There were three PL patients with a lower limb lean mass (Patients 4, 5, and 6) less than mean-2SD of Control 1. Some patients with diabetes have muscle atrophy caused by peripheral neuropathy, including autonomic dysfunction, insufficient blood supply, metabolic disturbance (e.g., poor glycemic control), unknown mechanisms, and diabetic amyotrophy (29). As our patients in the present study had noticed no change in the size of their lower extremities since adolescence and exhibited no neurological symptoms, including muscle weakness, the decreased lean mass of lower limbs in these five patients was likely not caused by these factors. As overlapping syndromes characterized by partial lipodystrophy and muscular dystrophy have recently been reported in association with unknown genetic origins (30), these patients may have had muscular dystrophy caused by unknown lipodystrophic genes. Therefore, the decreased lower limb lean mass in these patients may have been caused by unknown lipodystrophic genes.

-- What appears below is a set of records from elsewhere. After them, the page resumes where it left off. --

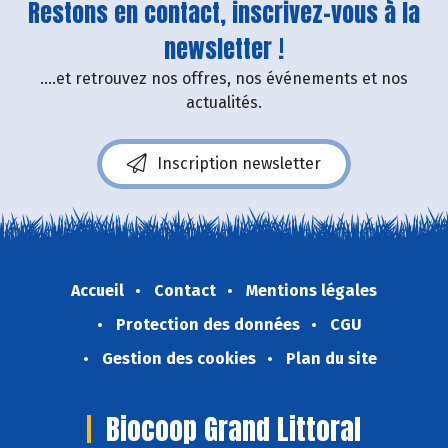
Restons en contact, inscrivez-vous à la
newsletter !
....et retrouvez nos offres, nos événements et nos
actualités.
Inscription newsletter
Accueil
Contact
Mentions légales
Protection des données
CGU
Gestion des cookies
Plan du site
Biocoop Grand Littoral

The current study has several limitations. First, as we did not perform whole-exome sequencing in all patients, Patients 1 and 2 may have had mutations in candidate genes. Second, as we performed whole-exome sequencing in only four cases with FPLD, further studies involving whole-exome sequencing with more patients will be needed in order to clarify the prevalence and clinical characteristics of FPLD, including FPLD1.

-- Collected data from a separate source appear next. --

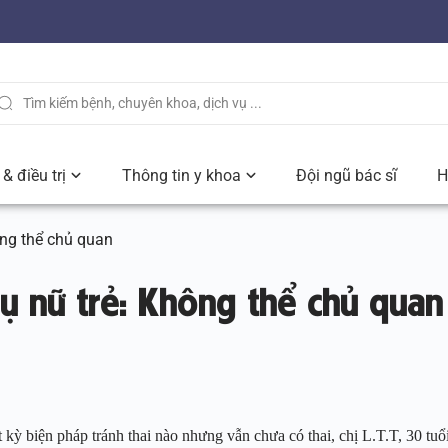
& điều trị
Thông tin y khoa
Đội ngũ bác sĩ
H
ông thể chủ quan
ụ nữ trẻ: Không thể chủ quan
kỳ biện pháp tránh thai nào nhưng vẫn chưa có thai, chị L.T.T, 30 tuổ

In conclusion, all six of our patients with PL identified in our Japanese diabetic outpatient clinic may have FPLD1, suggesting that FPLD1 is the most common subtype of FPLD among diabetic Japanese women. The mean age at the diagnosis of diabetes in 6 patients with PL was 41.7 years, suggesting that diabetes may be diagnosed at a younger age in patients with PL than in those with type 2 diabetes. We herein report that patients with PL are not rare and can be found in a typical diabetic outpatient clinic. PL is reportedly often underdiagnosed in clinical practice (31). Importantly, to detect PL, clinical practitioners should pay careful attention to subcutaneous fat loss in individual regions of the body, particularly the lower limbs. When we have difficulty diagnosing patients with incomplete fat loss with FPLD1, determining the 53 SNP genetic scores may not necessarily help confirm the diagnosis as FPLD1. Therefore, further studies are required to clarify the precise molecular mechanism of pathogenesis and confirm the diagnostic criteria for FPLD1. Patients with PL often have severe atherosclerosis (9, 10, 26). The decreased fat levels in lower limbs in FPLD1 may determine the severity of metabolic disturbances, including the blood glucose level, microvascular complications, and cardiovascular complications (7). We should try to detect patients with PL, including FPLD1, earlier in order to achieve glycemic control and prevent atherosclerosis and NASH in this population.

The authors state that they have no Conflict of Interest (COI).